From mboxrd@z Thu Jan  1 00:00:00 1970
Received: from [140.186.70.92] (port=41304 helo=eggs.gnu.org)
	by lists.gnu.org with esmtp (Exim 4.43) id 1Oxihm-0002c3-Cn
	for qemu-devel@nongnu.org; Mon, 20 Sep 2010 11:55:04 -0400
Received: from Debian-exim by eggs.gnu.org with spam-scanned (Exim 4.69)
	(envelope-from <kwolf@redhat.com>) id 1Oxihl-0008NR-4t
	for qemu-devel@nongnu.org; Mon, 20 Sep 2010 11:54:58 -0400
Received: from mx1.redhat.com ([209.132.183.28]:10693)
	by eggs.gnu.org with esmtp (Exim 4.69)
	(envelope-from <kwolf@redhat.com>) id 1Oxihk-0008NB-SE
	for qemu-devel@nongnu.org; Mon, 20 Sep 2010 11:54:57 -0400
Message-ID: <4C9783E7.5080905@redhat.com>
Date: Mon, 20 Sep 2010 17:55:19 +0200
From: Kevin Wolf <kwolf@redhat.com>
MIME-Version: 1.0
Subject: Re: [Qemu-devel] [RFC] block-queue: Delay and batch metadata writes
References: <1284991010-10951-1-git-send-email-kwolf@redhat.com>
	<4C977028.3050602@codemonkey.ws> <4C9778EC.9060704@redhat.com>
	<4C978071.2010209@codemonkey.ws>
In-Reply-To: <4C978071.2010209@codemonkey.ws>
Content-Type: text/plain; charset=ISO-8859-1
Content-Transfer-Encoding: 7bit
List-Id: qemu-devel.nongnu.org
List-Unsubscribe: <http://lists.nongnu.org/mailman/listinfo/qemu-devel>,
	<mailto:qemu-devel-request@nongnu.org?subject=unsubscribe>
List-Archive: <http://lists.nongnu.org/archive/html/qemu-devel>
List-Post: <mailto:qemu-devel@nongnu.org>
List-Help: <mailto:qemu-devel-request@nongnu.org?subject=help>
List-Subscribe: <http://lists.nongnu.org/mailman/listinfo/qemu-devel>,
	<mailto:qemu-devel-request@nongnu.org?subject=subscribe>
To: Anthony Liguori <anthony@codemonkey.ws>
Cc: qemu-devel@nongnu.org

Am 20.09.2010 17:40, schrieb Anthony Liguori:
> On 09/20/2010 10:08 AM, Kevin Wolf wrote:
>>> If you're comfortable with a writeback cache for metadata, then you
>>> should also be comfortable with a writeback cache for data in which
>>> case, cache=writeback is the answer.
>>>      
>> Well, there is a difference: We don't pollute the host page cache with
>> guest data and we don't get a virtual "disk cache" as big as the host
>> RAM, but only a very limited queue of metadata.
>>
>> Basically, in qemu we have three different types of caching:
>>
>> 1. O_DSYNC, everything is always synced without any explicit request.
>>     This is cache=writethrough.
>>    
> 
> I actually think O_DSYNC is the wrong implementation of 
> cache=writethrough.  cache=writethrough should behave just like 
> cache=none except that data goes through the page cache.
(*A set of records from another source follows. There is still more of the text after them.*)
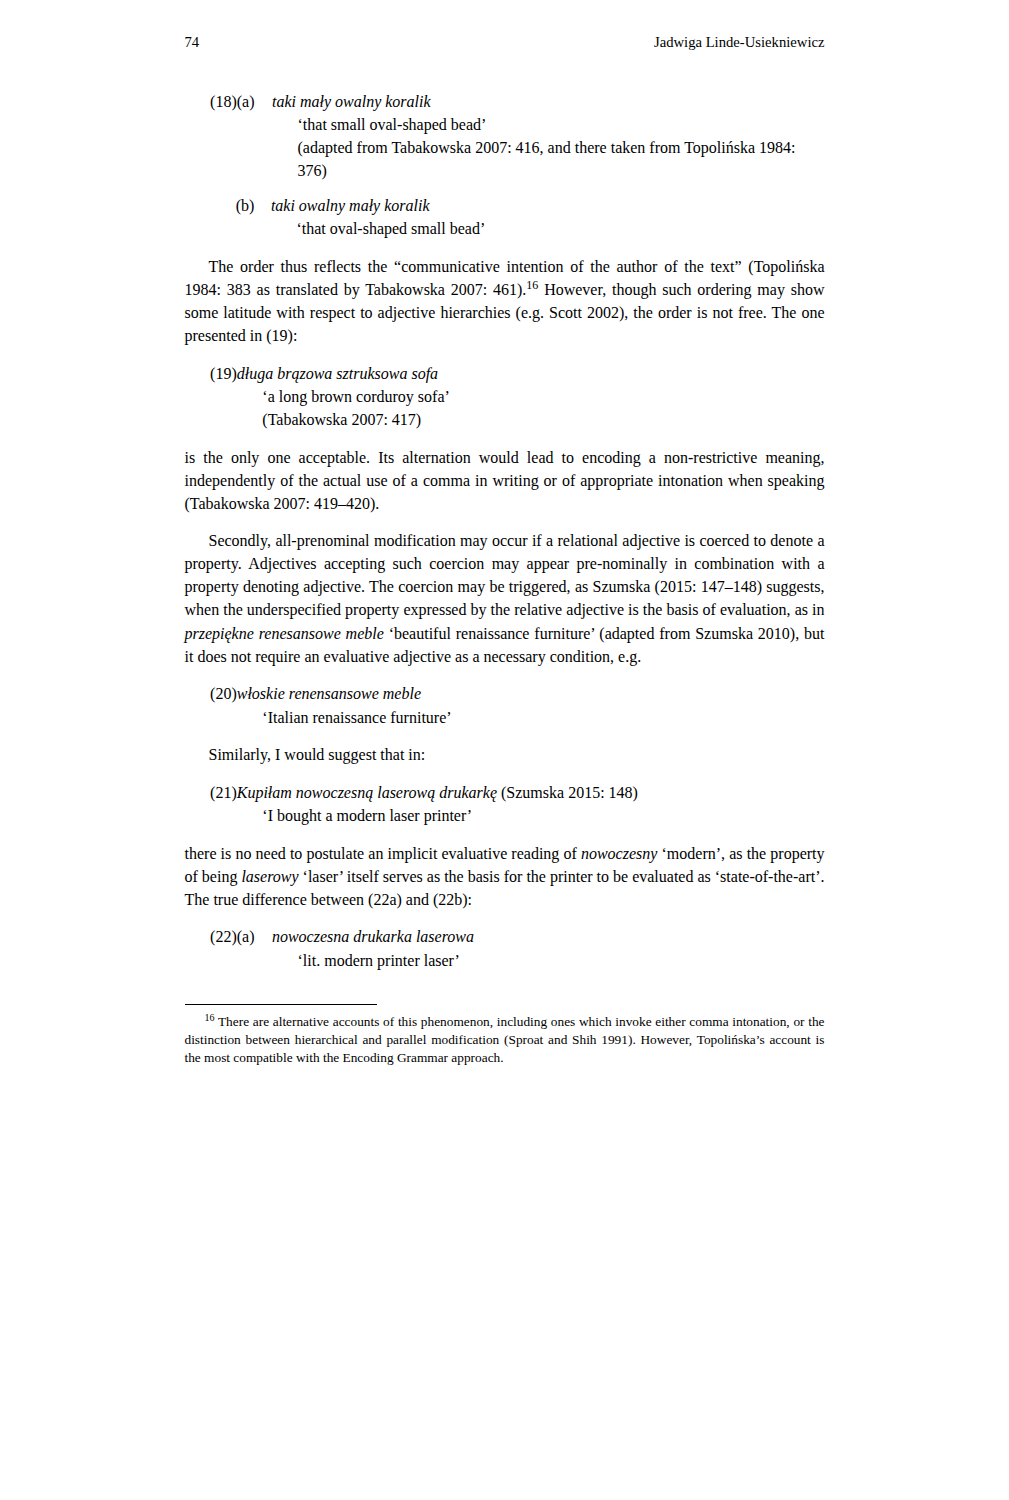74 Jadwiga Linde-Usiekniewicz
(18) (a) taki mały owalny koralik ‘that small oval-shaped bead’ (adapted from Tabakowska 2007: 416, and there taken from Topolińska 1984: 376)
(b) taki owalny mały koralik ‘that oval-shaped small bead’
The order thus reflects the “communicative intention of the author of the text” (Topolińska 1984: 383 as translated by Tabakowska 2007: 461).16 However, though such ordering may show some latitude with respect to adjective hierarchies (e.g. Scott 2002), the order is not free. The one presented in (19):
(19) długa brązowa sztruksowa sofa ‘a long brown corduroy sofa’ (Tabakowska 2007: 417)
is the only one acceptable. Its alternation would lead to encoding a non-restrictive meaning, independently of the actual use of a comma in writing or of appropriate intonation when speaking (Tabakowska 2007: 419–420).
Secondly, all-prenominal modification may occur if a relational adjective is coerced to denote a property. Adjectives accepting such coercion may appear pre-nominally in combination with a property denoting adjective. The coercion may be triggered, as Szumska (2015: 147–148) suggests, when the underspecified property expressed by the relative adjective is the basis of evaluation, as in przepiękne renesansowe meble ‘beautiful renaissance furniture’ (adapted from Szumska 2010), but it does not require an evaluative adjective as a necessary condition, e.g.
(20) włoskie renensansowe meble ‘Italian renaissance furniture’
Similarly, I would suggest that in:
(21) Kupiłam nowoczesną laserową drukarkę (Szumska 2015: 148) ‘I bought a modern laser printer’
there is no need to postulate an implicit evaluative reading of nowoczesny ‘modern’, as the property of being laserowy ‘laser’ itself serves as the basis for the printer to be evaluated as ‘state-of-the-art’. The true difference between (22a) and (22b):
(22) (a) nowoczesna drukarka laserowa ‘lit. modern printer laser’
16 There are alternative accounts of this phenomenon, including ones which invoke either comma intonation, or the distinction between hierarchical and parallel modification (Sproat and Shih 1991). However, Topolińska’s account is the most compatible with the Encoding Grammar approach.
Then you have cache=writeback, basically.

>> 2. Nothing is ever synced. This is cache=unsafe.
>>
>> 3. We present a writeback disk cache to the guest and the guest needs
>>     to explicitly flush to gets its data safe on disk. This is
>>     cache=writeback and cache=none.
>>    
> 
> We shouldn't tie the virtual disk cache to which cache= option is used 
> in the host.  cache=none means that all requests go directly to the 
> disk.  cache=writeback means the host acts as a writeback cache.

No, that's not the meaning of cache=none if you take the disk cache into
consideration. It might be what you think should be the meaning of
cache=none, but it's not what it means in any qemu release.

> If your disk is in writethrough mode, exposing cache=none as a writeback 
> disk cache is not correct.

The host's disk is writethrough? In this case it's being more
conservative than needed, yes.

>> We're still lacking modes for O_DSYNC | O_DIRECT and unsafe | O_DIRECT,
>> but they are entirely possible, because it's two different dimensions.
>> (And I think Christoph was planning to actually make it two independent
>> options)
> 
> I don't really think O_DSYNC | O_DIRECT makes much sense.

Maybe, maybe not. It's just a missing entry in the matrix.

Kevin